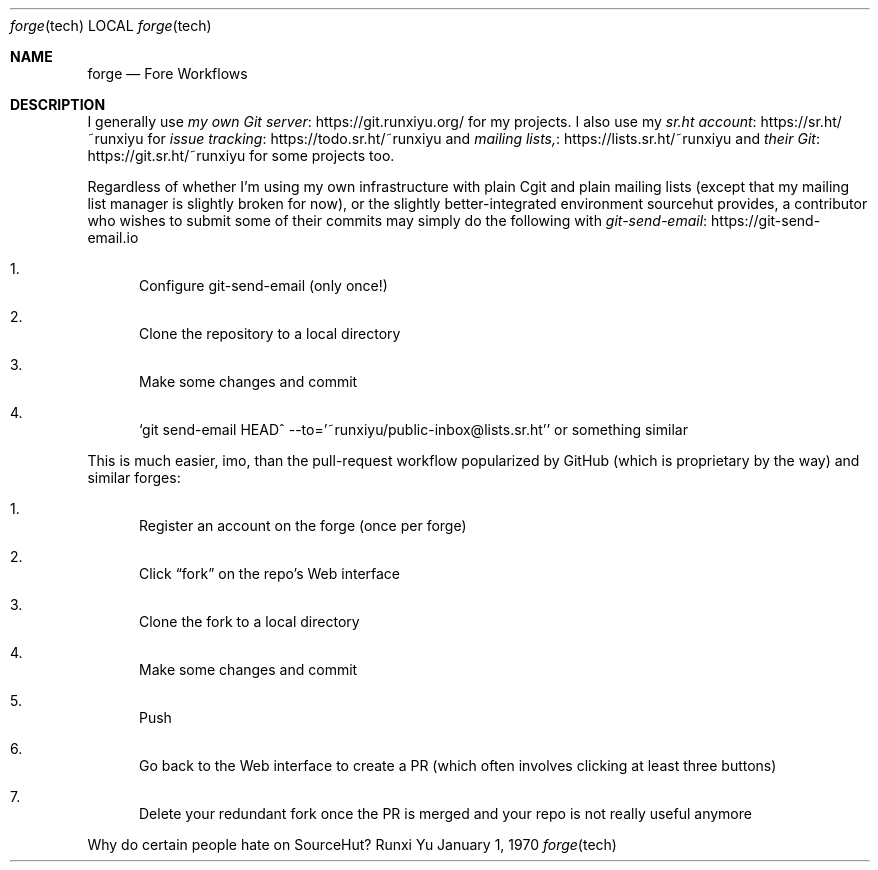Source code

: .Dd January 1, 1970
.Dt forge tech
.Os Runxi Yu
.Sh NAME
.Nm forge
.Nd Fore Workflows
.Sh DESCRIPTION
.Pp
I generally use
.Lk https://git.runxiyu.org/ my own Git server
for my projects. I also use my
.Lk https://sr.ht/~runxiyu sr.ht account
for
.Lk https://todo.sr.ht/~runxiyu issue tracking
and
.Lk https://lists.sr.ht/~runxiyu mailing lists,
and
.Lk https://git.sr.ht/~runxiyu their Git
for some projects too.
.Pp
Regardless of whether I'm using my own infrastructure with plain Cgit
and plain mailing lists (except that my mailing list manager is slightly
broken for now), or the slightly better-integrated environment sourcehut
provides, a contributor who wishes to submit some of their commits may
simply do the following with
.Lk https://git-send-email.io git-send-email
.Bl -enum
.It
Configure git-send-email (only once!)
.It
Clone the repository to a local directory
.It
Make some changes and commit
.It
.Ql git send-email HEAD^ --to='~runxiyu/public-inbox@lists.sr.ht'
or something similar
.El
.Pp
This is much easier, imo, than the pull-request workflow popularized by
GitHub (which is proprietary by the way) and similar forges:
.Bl -enum
.It
Register an account on the forge (once per forge)
.It
Click “fork” on the repo's Web interface
.It
Clone the fork to a local directory
.It
Make some changes and commit
.It
Push
.It
Go back to the Web interface to create a PR (which often involves
clicking at least three buttons)
.It
Delete your redundant fork once the PR is merged and your repo is
not really useful anymore
.El
.Pp
Why do certain people hate on SourceHut?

=-=-=-=-=

* [Exercise aim]:
Word for word, write out each line of the records, but leave the pictures behind.

* [Written response]:
Source code

: .Dd January 1, 1970
.Dt forge tech
.Os Runxi Yu
.Sh NAME
.Nm forge
.Nd Fore Workflows
.Sh DESCRIPTION
.Pp
I generally use
.Lk https://git.runxiyu.org/ my own Git server
for my projects. I also use my
.Lk https://sr.ht/~runxiyu sr.ht account
for
.Lk https://todo.sr.ht/~runxiyu issue tracking
and
.Lk https://lists.sr.ht/~runxiyu mailing lists,
and
.Lk https://git.sr.ht/~runxiyu their Git
for some projects too.
.Pp
Regardless of whether I'm using my own infrastructure with plain Cgit
and plain mailing lists (except that my mailing list manager is slightly
broken for now), or the slightly better-integrated environment sourcehut
provides, a contributor who wishes to submit some of their commits may
simply do the following with
.Lk https://git-send-email.io git-send-email
.Bl -enum
.It
Configure git-send-email (only once!)
.It
Clone the repository to a local directory
.It
Make some changes and commit
.It
.Ql git send-email HEAD^ --to='~runxiyu/public-inbox@lists.sr.ht'
or something similar
.El
.Pp
This is much easier, imo, than the pull-request workflow popularized by
GitHub (which is proprietary by the way) and similar forges:
.Bl -enum
.It
Register an account on the forge (once per forge)
.It
Click “fork” on the repo's Web interface
.It
Clone the fork to a local directory
.It
Make some changes and commit
.It
Push
.It
Go back to the Web interface to create a PR (which often involves
clicking at least three buttons)
.It
Delete your redundant fork once the PR is merged and your repo is
not really useful anymore
.El
.Pp
Why do certain people hate on SourceHut?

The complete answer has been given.